Cuervas-Mons V, Moya Mir M S, Martín Martín F, Barbadillo García de Velasco R, Sánchez Miró I, Martín Jiménez T, Lorenz Pérez P
Med Clin (Barc). 1980 Nov 10;75(8):342-5.
A 75 year-old male presented with hyperkalemia unexplained by a moderate renal insufficiency, low basal levels of aldosterone and renin with a subnormal response to walking and saline depletion, and normal glucocorticoid function. The hyperkalemia was corrected by fluorocortisone administration. The concept of hypoaldosteronism is reviewed, defining it as an isolated aldosterone deficiency and thus excluding the combined deficiency of cortisol and aldosterone and the suprarenal enzyme deficits that simultaneously involve mineralocorticoid and glucocorticoid synthesis. Depending on the presence or absence of alterations of the renin-angiotensin axis, this infrequent syndrome can be pathophysiologically classified as low, normal or high renin hypoaldosteronism. The characteristic features of each type are described, and emphasis is made on the need for a high index of suspicion when unexplained hyperkalemia is present in order to perform the appropriate tests to confirm or rule out hypoaldosteronism.

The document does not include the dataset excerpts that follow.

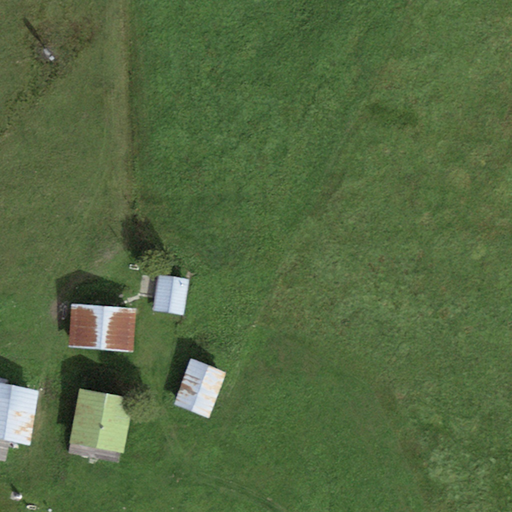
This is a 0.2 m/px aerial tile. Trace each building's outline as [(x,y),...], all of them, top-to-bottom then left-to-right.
[(191,282),(168,278),(162,313),(186,317),(191,282)] [(138,313),(81,309),(78,347),(135,351),(138,313)] [(229,377),(200,365),(184,405),(213,417),(229,377)] [(40,396),(0,389),(0,438),(31,444),(40,396)] [(136,404),(86,396),(78,445),(128,454),(136,404)]
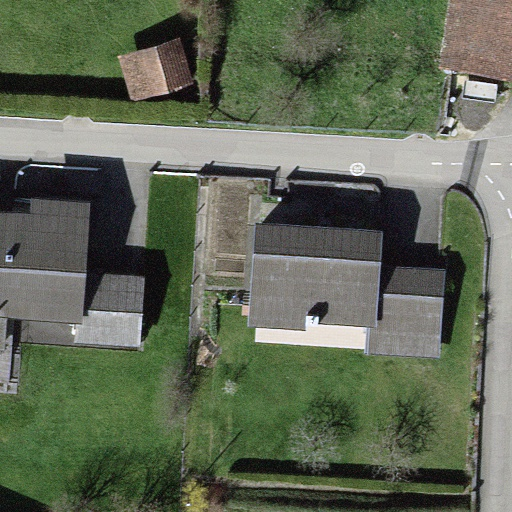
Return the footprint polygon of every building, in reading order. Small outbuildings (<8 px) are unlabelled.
[(511,0),(456,0),(452,70),(511,73),(511,0)] [(177,36),(117,56),(132,101),(192,82),(177,36)] [(17,207),(0,205),(0,294),(67,299),(75,193),(18,189),(17,207)] [(363,348),(434,353),(439,279),(369,274),(373,221),(246,213),(240,304),(366,312),(363,348)] [(128,338),(133,265),(83,262),(78,334),(128,338)]
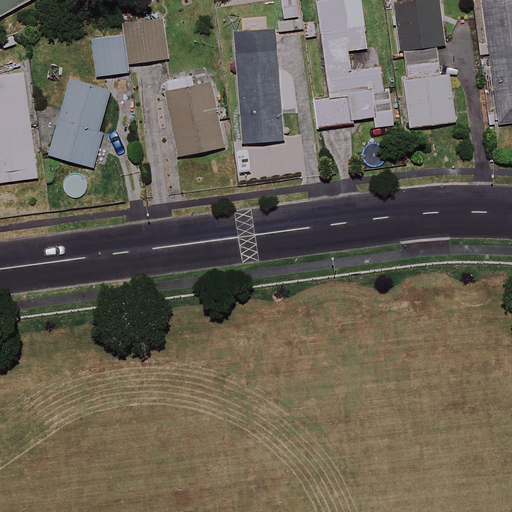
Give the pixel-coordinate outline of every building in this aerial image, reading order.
[(0,0),(0,18),(33,0),(0,0)] [(299,0),(277,0),(280,23),(302,20),(299,0)] [(367,50),(360,0),(328,0),(315,2),(318,22),(303,24),(304,39),(321,37),(329,99),(312,101),(316,128),(373,120),(375,129),(394,126),(389,89),(385,89),(382,67),(350,71),(348,53),(367,50)] [(444,46),(436,0),(416,0),(417,1),(395,4),(405,77),(402,78),(410,129),(455,123),(448,75),(440,76),(436,47),(444,46)] [(511,0),(483,0),(500,125),(511,123),(511,0)] [(167,59),(162,20),(124,24),(129,64),(167,59)] [(284,141),(275,29),(232,33),(241,145),(284,141)] [(123,33),(92,36),(96,77),(127,73),(123,33)] [(0,182),(36,178),(23,75),(0,78),(0,182)] [(191,87),(189,77),(163,83),(179,157),(224,147),(211,83),(191,87)] [(109,92),(69,82),(50,157),(93,168),(101,134),(98,133),(109,92)]
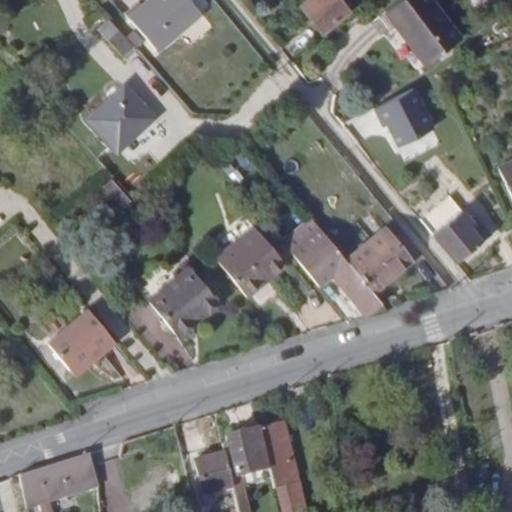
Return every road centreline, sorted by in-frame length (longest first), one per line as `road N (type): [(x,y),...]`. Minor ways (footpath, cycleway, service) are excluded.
road 1 (tertiary): [(0,462),(511,304)]
road 2 (track): [(229,0),(489,311)]
road 3 (track): [(0,180),(28,196),(202,404)]
road 4 (track): [(74,0),(84,21),(181,114),(242,112),(286,69)]
road 5 (track): [(458,511),(460,469),(431,326)]
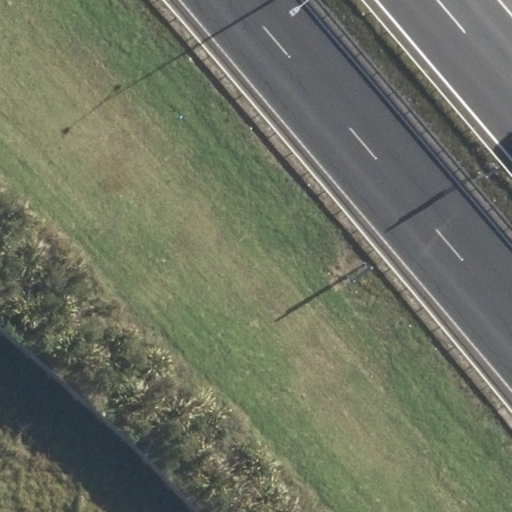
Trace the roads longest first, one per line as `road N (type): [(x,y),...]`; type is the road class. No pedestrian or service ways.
road 1 (motorway): [(511,356),(195,0)]
road 2 (motorway): [(409,0),(511,119)]
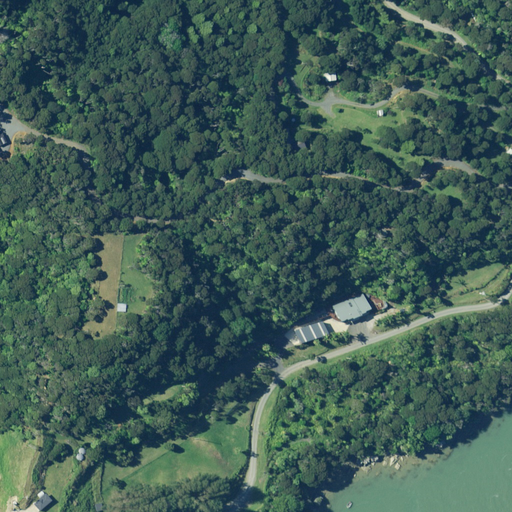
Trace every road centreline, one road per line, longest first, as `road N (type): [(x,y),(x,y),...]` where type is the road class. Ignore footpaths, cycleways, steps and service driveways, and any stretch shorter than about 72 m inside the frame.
road 1 (unclassified): [(511,285),(502,299),(300,367),(274,387),(254,446),(252,488),(233,511)]
road 2 (unclassified): [(390,0),(464,42),(511,89)]
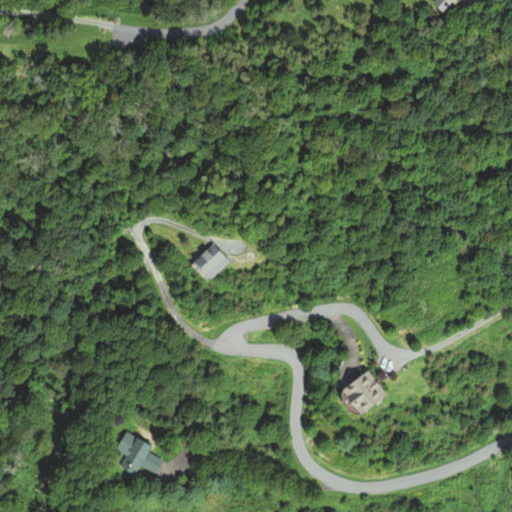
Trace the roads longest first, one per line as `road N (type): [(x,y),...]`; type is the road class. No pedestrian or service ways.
road 1 (residential): [(511,439),(383,485),(339,483),(310,464),(294,429),(294,359),(236,347),(232,334),(259,320),(340,307),(363,318),(387,349),(417,352)]
road 2 (residential): [(241,0),(207,28),(116,28)]
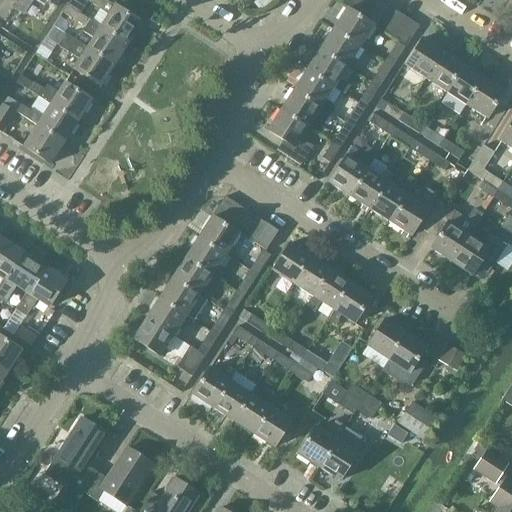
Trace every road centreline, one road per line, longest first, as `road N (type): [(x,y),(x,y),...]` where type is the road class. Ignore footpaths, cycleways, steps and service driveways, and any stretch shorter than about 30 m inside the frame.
road 1 (residential): [(452,318),(205,161)]
road 2 (residential): [(290,511),(67,373)]
road 3 (residential): [(112,261),(146,251),(205,161)]
road 4 (residential): [(112,261),(0,190)]
road 5 (residential): [(205,161),(211,125),(255,47)]
road 6 (residential): [(67,373),(107,302),(112,261)]
road 7 (residential): [(0,475),(67,373)]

一名75岁男性出现高钾血症,中度肾功能不全无法解释该症状,醛固酮和肾素基础水平较低,对行走和盐水消耗反应异常,糖皮质激素功能正常。服用氟氢可的松后高钾血症得到纠正。本文回顾了醛固酮减少症的概念,将其定义为孤立的醛固酮缺乏,从而排除了皮质醇和醛固酮联合缺乏以及同时涉及盐皮质激素和糖皮质激素合成的肾上腺酶缺乏。根据肾素-血管紧张素轴是否存在改变,这种罕见综合征在病理生理学上可分为低肾素、正常肾素或高肾素醛固酮减少症。描述了每种类型的特征,并强调当出现无法解释的高钾血症时,需要高度怀疑,以便进行适当的检查来确认或排除醛固酮减少症。